結論から言う。本作は「ふぇちすと」シリーズの新たな一面を見せる、猫葉ニコを中心に描いた濃厚な作品だ。ニコは冷淡な性格で、表情をほとんど見せないキャラクターだが、その無表情の奥に潜む心理がじわじわとこちらに迫ってくる。サークルERBSが手掛けるこの作品は、ただの番外編ではなく、彼女の新たな魅力を引き出す一作に仕上がっている。
見どころ
本作の最大の見どころは、猫葉ニコの性格を活かしたコマ運びと構図だ。

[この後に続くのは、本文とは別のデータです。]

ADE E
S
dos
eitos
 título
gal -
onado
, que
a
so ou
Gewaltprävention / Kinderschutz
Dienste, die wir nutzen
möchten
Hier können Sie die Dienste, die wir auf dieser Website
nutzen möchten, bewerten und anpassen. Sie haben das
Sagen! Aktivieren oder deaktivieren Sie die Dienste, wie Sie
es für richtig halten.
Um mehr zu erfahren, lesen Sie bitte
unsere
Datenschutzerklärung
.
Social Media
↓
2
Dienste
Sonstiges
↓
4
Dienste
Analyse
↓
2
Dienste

無表情で淡々とした彼女の振る舞いが、逆に多くの感情を読み取らせる。感情を表に出さない彼女の姿勢に、読者は自然と引き込まれ、本作の世界に没入してしまう。特に、密接なやり取りが描かれるシーンでは、ニコの冷淡さと対照的な水音ミツキの熱烈な好意が、緊張感と興奮を生み出す。二人の関係性を繊細に描くことで、ニコの隠れた感情や葛藤も徐々に浮かび上がり、読み進めるほどにこの作品の深みを感じることができる。
こんな読者に刺さる
ニコの無愛想な性格に刺さる人、感情の交錯を楽しむ人には本作が特にハマるだろう。学校内でのファンたちとの距離感、彼女自身が抱える煩わしさも描かれているため、周囲の期待に応えられない苦しみを共感できる読者にとっては、心に響く要素が満載だ。さらに、感情表現が少ないキャラクターに惹かれる人、そして、彼女にアプローチをかける水音ミツキの熱い思いに心動かされる人にもおすすめ。恋愛のもどかしさや、二人の関係の発展を楽しむことができる。また、イラストはトッポギが手がけており、その作画もまた本作の魅力を底上げしている。緻密な絵柄とキャラクターの心理描写が絶妙に絡み合う様子は、読み応え抜群だ。
この作品は、単なる恋愛物の枠を超えた深みを持っている。猫葉ニコと水音ミツキの関係性を通じて、多面的な感情を体感できるだろう。刺さる人には刺さる、そんな一作だ。